→ Passage provided
────
Opinion
No. CA2006-07-168.
May 29, 2007.
Civil Appeal from Butler County Court of Common Pleas, Case No. CV 2005 04 1475.
Shapero Green LLC, Brian Green, Karen Fout, Signature Square II, Beachwood, Ohio, for plaintiff-appellant.
Fiehrer Lane Co., L.P.A., Stephen C. Lane, Elizabeth C. Franks, Hamilton, Ohio, for defendant-appellee.
OPINION
{¶ 1} Plaintiff-appellant, Allstate Insurance Company ("Allstate"), appeals the decision of the Butler County Court of Common Pleas granting summary judgment to a landlord on the insurance company's claim for subrogation for losses from a garage fire allegedly caused by a faulty refrigerator.
{¶ 2} Allstate's insured, Jeffrey A. Combs ("tenant"), rented a house with acreage and a detached garage from defendant-appellee, Clark Henry ("landlord"). The tenant held a renter's insurance policy through Allstate.
We have not been provided with a copy of the insurance policy or subrogation agreement between Allstate and the tenant. Finding no objection, we will presume the relationship for purposes of this appeal.
────
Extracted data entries

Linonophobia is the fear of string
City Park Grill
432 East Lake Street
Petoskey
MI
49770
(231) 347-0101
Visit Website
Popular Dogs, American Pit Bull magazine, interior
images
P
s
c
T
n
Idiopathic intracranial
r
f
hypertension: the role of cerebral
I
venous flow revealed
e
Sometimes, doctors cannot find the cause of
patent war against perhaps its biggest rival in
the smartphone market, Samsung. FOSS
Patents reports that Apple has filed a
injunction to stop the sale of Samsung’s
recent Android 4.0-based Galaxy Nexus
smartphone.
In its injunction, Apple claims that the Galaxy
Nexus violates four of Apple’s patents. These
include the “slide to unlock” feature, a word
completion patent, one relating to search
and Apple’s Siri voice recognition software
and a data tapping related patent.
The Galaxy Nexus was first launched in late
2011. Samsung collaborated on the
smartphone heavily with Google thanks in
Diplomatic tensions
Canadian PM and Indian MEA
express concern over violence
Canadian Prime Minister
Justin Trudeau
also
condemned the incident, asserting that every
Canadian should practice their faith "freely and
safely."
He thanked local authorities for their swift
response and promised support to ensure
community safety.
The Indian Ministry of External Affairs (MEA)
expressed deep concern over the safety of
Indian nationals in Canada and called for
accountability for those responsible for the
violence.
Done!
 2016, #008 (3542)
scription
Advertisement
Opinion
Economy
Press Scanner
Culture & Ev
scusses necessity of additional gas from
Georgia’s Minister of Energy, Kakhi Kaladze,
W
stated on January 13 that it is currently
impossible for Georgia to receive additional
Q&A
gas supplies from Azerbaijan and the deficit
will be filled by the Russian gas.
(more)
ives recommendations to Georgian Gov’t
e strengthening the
────
→ Task instructions
Echo the court opinion word for word, starting at "Fiehrer Lane Co., L.P.A., Stephen" and ending after "a faulty refrigerator.".

→ Your solution
Fiehrer Lane Co., L.P.A., Stephen C. Lane, Elizabeth C. Franks, Hamilton, Ohio, for defendant-appellee.
OPINION
{¶ 1} Plaintiff-appellant, Allstate Insurance Company ("Allstate"), appeals the decision of the Butler County Court of Common Pleas granting summary judgment to a landlord on the insurance company's claim for subrogation for losses from a garage fire allegedly caused by a faulty refrigerator.